> [Exercise description] For the entries below, how many lines contain the word "Testing"? Reply with the number and nothing else.
[Opening Data to use section]
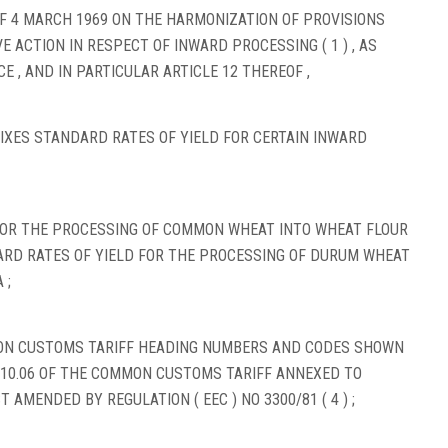
OF 4 MARCH 1969 ON THE HARMONIZATION OF PROVISIONS
E ACTION IN RESPECT OF INWARD PROCESSING ( 1 ) , AS
 , AND IN PARTICULAR ARTICLE 12 THEREOF ,
FIXES STANDARD RATES OF YIELD FOR CERTAIN INWARD
FOR THE PROCESSING OF COMMON WHEAT INTO WHEAT FLOUR
RD RATES OF YIELD FOR THE PROCESSING OF DURUM WHEAT
 ;
MON CUSTOMS TARIFF HEADING NUMBERS AND CODES SHOWN
 10.06 OF THE COMMON CUSTOMS TARIFF ANNEXED TO
ST AMENDED BY REGULATION ( EEC ) NO 3300/81 ( 4 ) ;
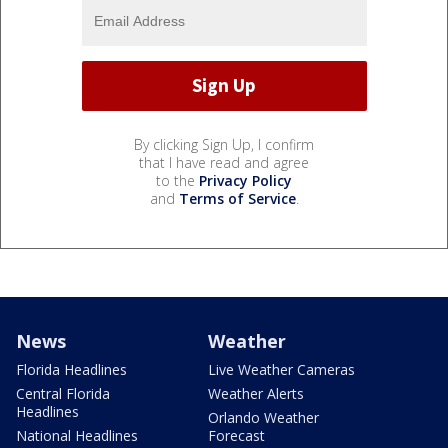
By clicking Sign Up, I confirm
that I have read and agree
to the
Privacy Policy
and
Terms of Service
.
News
Weather
Florida Headlines
Live Weather Cameras
Central Florida
Weather Alerts
Headlines
Orlando Weather
National Headlines
Forecast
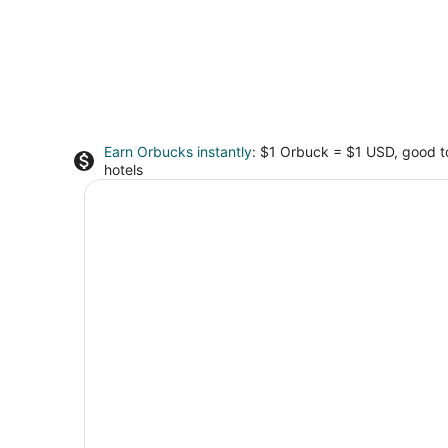
Earn Orbucks instantly
: $1 Orbuck = $1 USD, good 
hotels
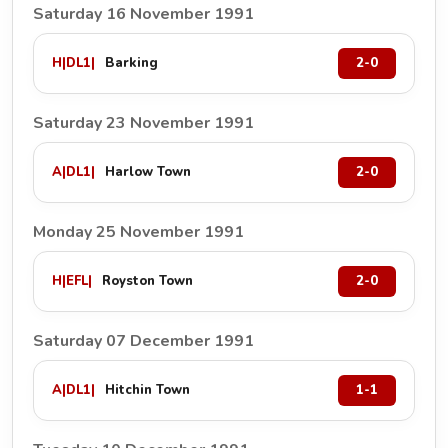
Saturday 16 November 1991
H
|
DL1
|
Barking
2-0
Saturday 23 November 1991
A
|
DL1
|
Harlow Town
2-0
Monday 25 November 1991
H
|
EFL
|
Royston Town
2-0
Saturday 07 December 1991
A
|
DL1
|
Hitchin Town
1-1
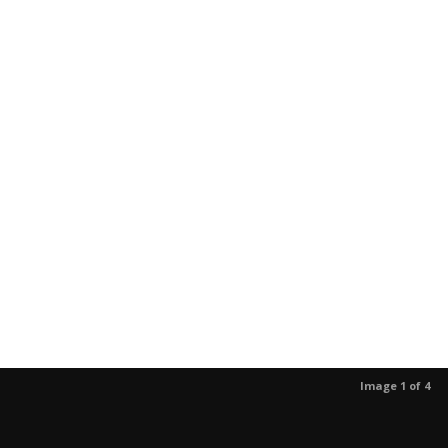
Image 1 of 4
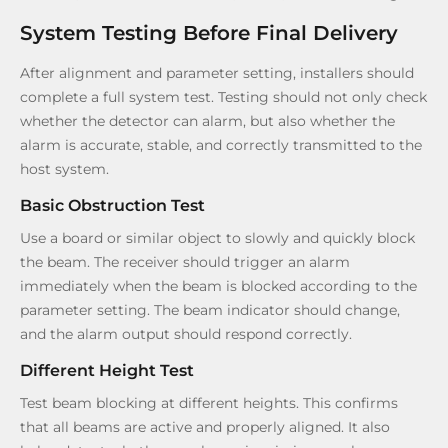
System Testing Before Final Delivery
After alignment and parameter setting, installers should
complete a full system test. Testing should not only check
whether the detector can alarm, but also whether the
alarm is accurate, stable, and correctly transmitted to the
host system.
Basic Obstruction Test
Use a board or similar object to slowly and quickly block
the beam. The receiver should trigger an alarm
immediately when the beam is blocked according to the
parameter setting. The beam indicator should change,
and the alarm output should respond correctly.
Different Height Test
Test beam blocking at different heights. This confirms
that all beams are active and properly aligned. It also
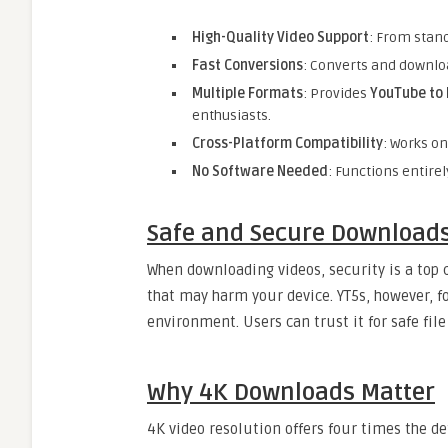
High-Quality Video Support
: From stand
Fast Conversions
: Converts and downloa
Multiple Formats
: Provides
YouTube to
enthusiasts.
Cross-Platform Compatibility
: Works o
No Software Needed
: Functions entirel
Safe and Secure Download
When downloading videos, security is a top 
that may harm your device. YT5s, however, 
environment. Users can trust it for safe fil
Why 4K Downloads Matter
4K video resolution offers four times the de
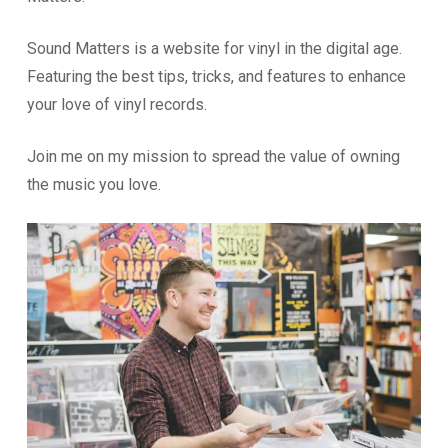
Sound Matters is a website for vinyl in the digital age.
Featuring the best tips, tricks, and features to enhance
your love of vinyl records.
Join me on my mission to spread the value of owning
the music you love.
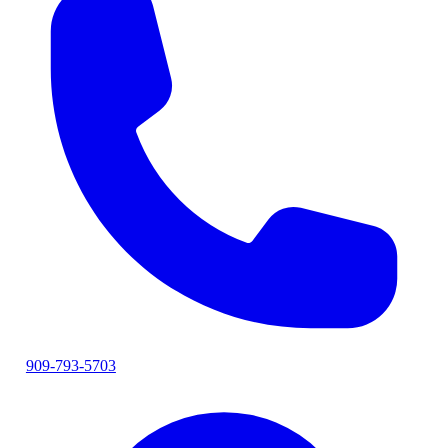
909-793-5703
[Closing Data to use section]
> [Expected answer] 2